0

I'm trying to replace a column in a DataFrame with preprocessed text data.

I have imported an Excel file as pandas dataframe.

df = pd.read_excel (*file path*)

This file consists of x rows of documents and 12 columns.

I extracted the column 'Text' for NLP.

text_article = (df['Text'])

I have preprocessed this column (removal of digits, stopwords, tokenization, lemmatization etc.) Resulting in the following variable: text_article['final']

I now want to replace the column (df['Text']) with text_article['final'], but don't know how.

When I export the dataframe, I get the original column 'Text'

df.to_excel('*name*.xlsx', index=False)

I've tried the following code to replace the column or add the column, but it doesn't seem to work.

df.insert(text_article['final'])

and

text_article['final'] = df['Text']

I'm relatively new to Python, so I hope I've clearly formulated my question. Thanks in advance.

Annick
  • 1
  • 1

2 Answers2

1

If both columns have the same length, this should work :

df['Text'] = text_article['final']

You did it the other way around. You must assign to the first variable df['Text'] the new value text_article['final'].

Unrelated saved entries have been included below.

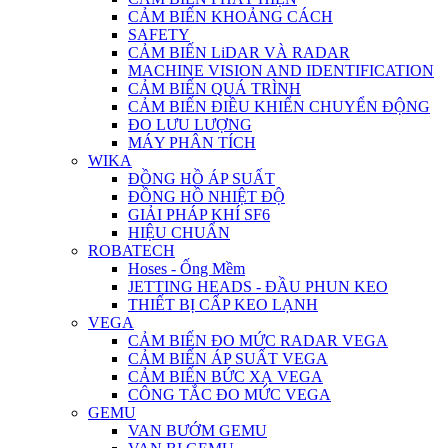
CẢM BIẾN KHOẢNG CÁCH
SAFETY
CẢM BIẾN LiDAR VÀ RADAR
MACHINE VISION AND IDENTIFICATION
CẢM BIẾN QUÁ TRÌNH
CẢM BIẾN ĐIỀU KHIỂN CHUYỂN ĐỘNG
ĐO LƯU LƯỢNG
MÁY PHÂN TÍCH
WIKA
ĐỒNG HỒ ÁP SUẤT
ĐỒNG HỒ NHIỆT ĐỘ
GIẢI PHÁP KHÍ SF6
HIỆU CHUẨN
ROBATECH
Hoses - Ống Mềm
JETTING HEADS - ĐẦU PHUN KEO
THIẾT BỊ CẤP KEO LẠNH
VEGA
CẢM BIẾN ĐO MỨC RADAR VEGA
CẢM BIẾN ÁP SUẤT VEGA
CẢM BIẾN BỨC XẠ VEGA
CÔNG TẮC ĐO MỨC VEGA
GEMU
VAN BƯỚM GEMU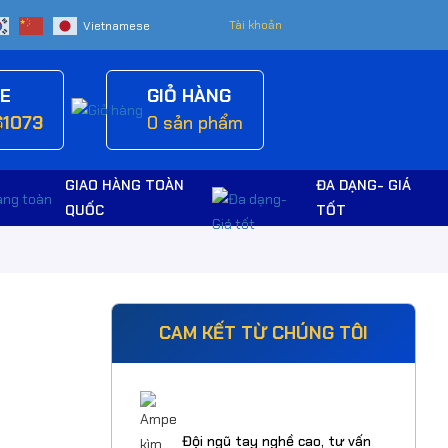
Tài khoản
NE
GIỎ HÀNG
61073
0
sản phẩm
GIAO HÀNG TOÀN
ĐA DẠNG- GIÁ
QUỐC
TỐT
CAM KẾT TỪ CHÚNG TÔI
Đội ngũ tay nghề cao, tư vấn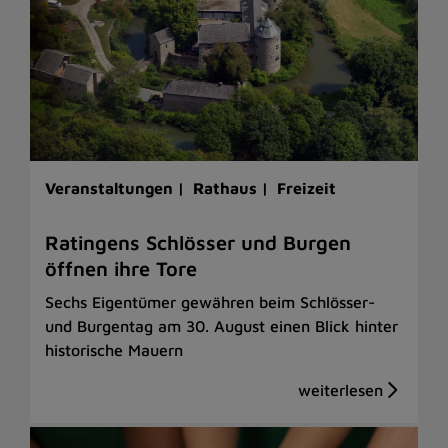
Veranstaltungen |
Rathaus |
Freizeit
Ratingens Schlösser und Burgen
öffnen ihre Tore
Sechs Eigentümer gewähren beim Schlösser-
und Burgentag am 30. August einen Blick hinter
historische Mauern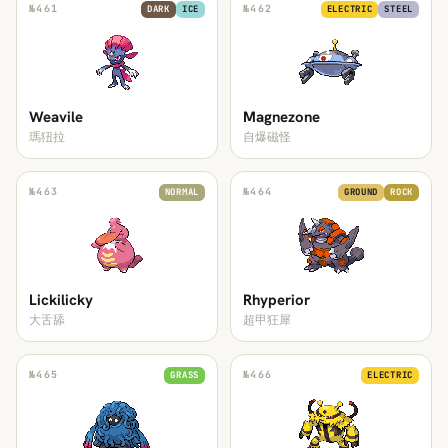
№
461
№
462
DARK
ICE
ELECTRIC
STEEL
Weavile
Magnezone
瑪狃拉
自爆磁怪
№
463
№
464
NORMAL
GROUND
ROCK
Lickilicky
Rhyperior
大舌舔
超甲狂犀
№
465
№
466
GRASS
ELECTRIC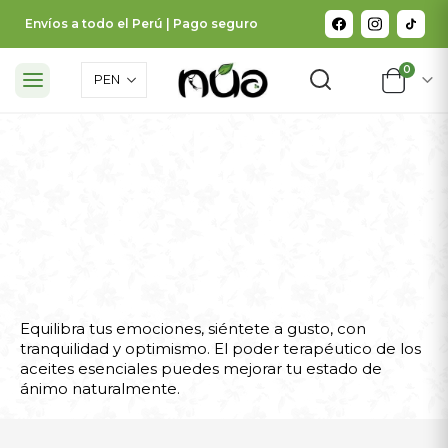
Envíos a todo el Perú | Pago seguro
0
ÁNIMO
A veces la mejor medicina es un ánimo alegre
Equilibra tus emociones, siéntete a gusto, con
tranquilidad y optimismo. El poder terapéutico de los
aceites esenciales puedes mejorar tu estado de
ánimo naturalmente.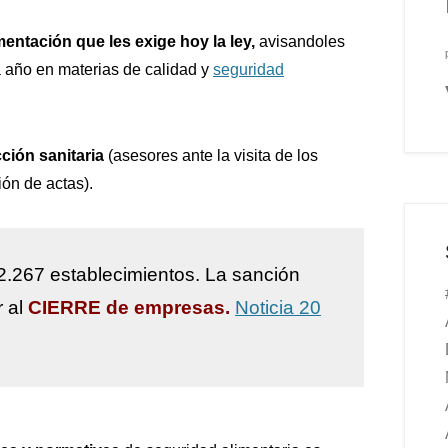
mentación que les exige hoy la ley,
avisandoles
 año en materias de calidad y
seguridad
ción sanitaria
(asesores ante la visita de los
ión de actas).
2.267 establecimientos. La sanción
r al
CIERRE de empresas.
Noticia 20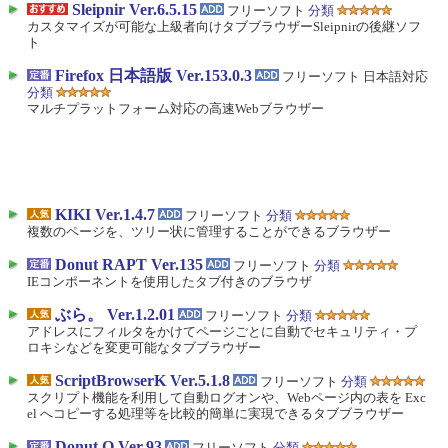
Sleipnir Ver.6.5.15
フリーソフト
分類
カスタマイズが可能な上級者向けタブブラウザーSleipnirの後継ソフ
ト
Firefox 日本語版 Ver.153.0.3
フリーソフト 日本語対応
分類
マルチプラットフォーム対応の高速Webブラウザー
KIKI Ver.1.4.7
フリーソフト
分類
複数のページを、ツリー状に管理することができるブラウザー
Donut RAPT Ver.135
フリーソフト
分類
IEコンポーネントを使用したタブ付きのブラウザ
ぶら。 Ver.1.2.01
フリーソフト
分類
アドレスにフィルタをかけてページごとに自動でセキュリティ・プ
ロキシなどを変更可能なタブブラウザー
ScriptBrowserK Ver.5.1.8
フリーソフト
分類
スクリプト機能を利用して自動ログオンや、Webページ内の表を Exc
el へコピーする処理等を比較的簡単に実現できるタブブラウザー
Donut Q Ver.93
フリーソフト
分類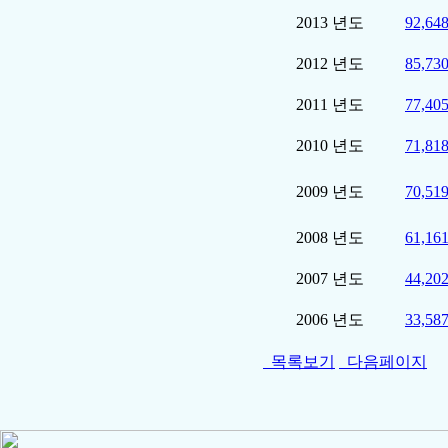
2013 년도
92,648
2012 년도
85,730
2011 년도
77,405
2010 년도
71,818
2009 년도
70,519
2008 년도
61,161
2007 년도
44,202
2006 년도
33,587
목록보기
다음페이지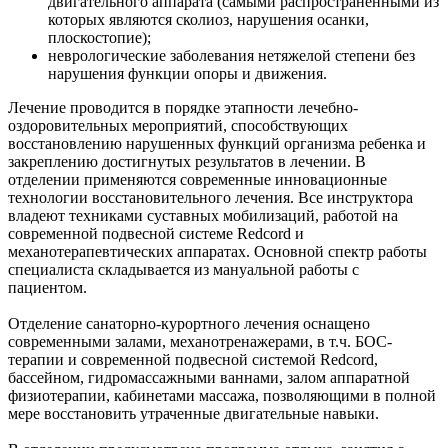
двигательного аппарата (самыми распространенными из
которых являются сколиоз, нарушения осанки,
плоскостопие);
неврологические заболевания нетяжелой степени без
нарушения функции опоры и движения.
Лечение проводится в порядке этапности лечебно-
оздоровительных мероприятий, способствующих
восстановлению нарушенных функций организма ребенка и
закреплению достигнутых результатов в лечении. В
отделении применяются современные инновационные
технологии восстановительного лечения. Все инструктора
владеют техниками суставных мобилизаций, работой на
современной подвесной системе Redcord и
механотерапевтических аппаратах. Основной спектр работы
специалиста складывается из мануальной работы с
пациентом.
Отделение санаторно-курортного лечения оснащено
современными залами, механотренажерами, в т.ч. БОС-
терапии и современной подвесной системой Redcord,
бассейном, гидромассажными ваннами, залом аппаратной
физиотерапии, кабинетами массажа, позволяющими в полной
мере восстановить утраченные двигательные навыки.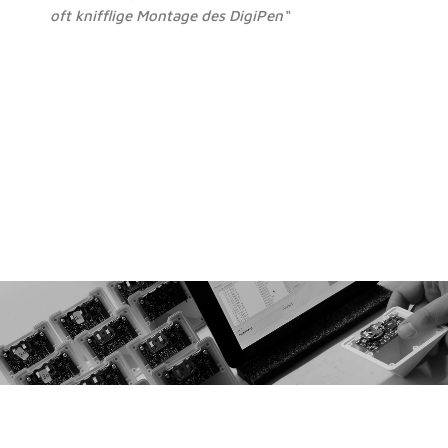
oft knifflige Montage des DigiPen“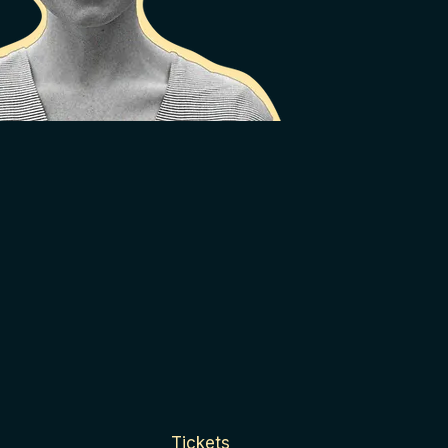
Tickets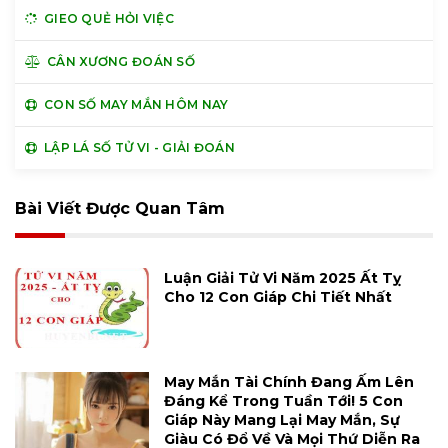
GIEO QUẺ HỎI VIỆC
CÂN XƯƠNG ĐOÁN SỐ
CON SỐ MAY MẮN HÔM NAY
LẬP LÁ SỐ TỬ VI - GIẢI ĐOÁN
Bài Viết Được Quan Tâm
Luận Giải Tử Vi Năm 2025 Ất Tỵ
Cho 12 Con Giáp Chi Tiết Nhất
May Mắn Tài Chính Đang Ấm Lên
Đáng Kể Trong Tuần Tới! 5 Con
Giáp Này Mang Lại May Mắn, Sự
Giàu Có Đổ Về Và Mọi Thứ Diễn Ra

Also, this post might answer your question.

junsuzuki
  • 100
  • 7
  • Thanks for your quick response. It does seem to work, but the text in the column remains the original text, instead of the preprocessed text. So the changes I've made in text_article['final'] are lost. – Annick Aug 12 '22 at 15:28
0

I was able to add the column with preprocessed text to the dataframe by using the following code:

df2 = df.assign(Title_New_Column = text_article['final'])
df2.to_excel('File_Name.xlsx', index=False)
Annick
  • 1
  • 1